Two examples from the world of diocesan theological education will set the scene. An academic I know, a leader in his field and a hard-working parish priest, offered to help with his cathedral’s pro­gramme of education. It came to nothing. His sugges­tions were rebuffed for being “too Christian”. Staff at the cathedral said that they prided themselves on out­reach to non-Christians, and any­thing too religious “might put them off”.

Another friend, also a parish priest, attended a course on “leader­ship devel­op­ment” organised by her diocese. It could have been training for Marks & Spencer or NatWest: it was secular management theory from beginning to end.

This approach was so entrenched that, when she voiced her concern and asked for a little more theology, she was met with scorn. The diocese, she was told, left it to individuals to “baptise” the learning of society at large. Yet this would suggest that ideas are more or less neutral, whereas they can be variously good and bad, and we need theology to judge them.

The mentality this episode illustrates does not envisage that theology should perform an incisive critique on the ideas of our time. But then this brand of accommodating liberalism has given up making the effort to judge. We can leave it to people to work things through theo­logically in their own time only if we are also committed to the ongoing task of putting that theology in place.

If you need further confirmation of a deficit of theology in the life of the Church, consider Church of England reports. The theological introduc­tion or concluding reflec­tion is usually bland. It will often set out a tapestry of quotations, and from slightly marginal figures, rather than delivering a sustained argu­ment, ex­pounding heavyweight theo­­logians. There is considerable con­fusion over what counts as an authority.

Theologically speaking, Mission-shaped Church (CHP, 2004) is the worst example by some margin. Look through the list of references at the back of this gospel for the 21st-century Church. Swaths of it read like the inventory of second-hand paper­backs in an Evangelical book­shop. The proportion of citations from definitive thinkers from the Christian tradition is minute.

This is a real problem. We are mov­ing into new, uncertain territory with a scratched-together guide. The former director of the Fresh Expres­sions movement commented per­ceptively on its website that ecclesiology — which is exactly what we need — is a “word which stops conversations more than it starts them”. He rightly pointed out that much work remains to be done before the Church will be literate in this area.

The literature of Fresh Expres­sions exemplifies something partic­ularly perplexing — a disengage­ment by Evangelicals from theology more generally. In the zealous Evan­gelical world of my undergraduate years in the early ’90s, doctrine was the staple of our conversations. But, since then, Anglican Evangelicalism has bifurcated. As the conservative and open wings grow apart, it seems that an awkward silence is being kept over diverging theological convic­tions.

Instead, there is a new emphasis on the outward life of discipleship and getting people into church, and theology is ignored or even dis­paraged. Previous generations would not have seen a tension between these options.

I single out Evangelical Anglicans not in scorn, but rather out of a sense of disappointment. They are highly significant in the current balance of the Church, and their tradition promises more.

* DATASET CONTENT
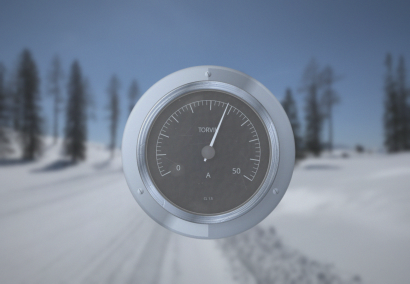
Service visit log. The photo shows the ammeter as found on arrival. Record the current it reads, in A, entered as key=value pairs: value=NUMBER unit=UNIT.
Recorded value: value=29 unit=A
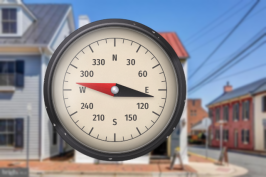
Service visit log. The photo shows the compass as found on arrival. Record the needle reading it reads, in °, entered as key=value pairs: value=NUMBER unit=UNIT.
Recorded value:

* INSTRUCTION A
Check each statement against the article on theology in the Church and say yes or no, quoting the words of the text that decide it. (i) The leadership course the second friend attended taught secular management theory throughout. (ii) The writer calls Mission-shaped Church the best example among Church of England reports, theologically speaking. (iii) In the writer's undergraduate years, doctrine rarely came up in conversation.
* INSTRUCTION B
Write out the stretch from "The literature of" through "tradition promises more." in the article on theology in the Church again, swapping out "disappointment" for "regret".

* TASK ANSWER A
(i) Yes: "it was secular management theory from beginning to end."
(ii) No: "Mission-shaped Church (CHP, 2004) is the worst example by some margin."
(iii) No: "doctrine was the staple of our conversations."

* TASK ANSWER B
The literature of Fresh Expres­sions exemplifies something partic­ularly perplexing — a disengage­ment by Evangelicals from theology more generally. In the zealous Evan­gelical world of my undergraduate years in the early ’90s, doctrine was the staple of our conversations. But, since then, Anglican Evangelicalism has bifurcated. As the conservative and open wings grow apart, it seems that an awkward silence is being kept over diverging theological convic­tions.

Instead, there is a new emphasis on the outward life of discipleship and getting people into church, and theology is ignored or even dis­paraged. Previous generations would not have seen a tension between these options.

I single out Evangelical Anglicans not in scorn, but rather out of a sense of regret. They are highly significant in the current balance of the Church, and their tradition promises more.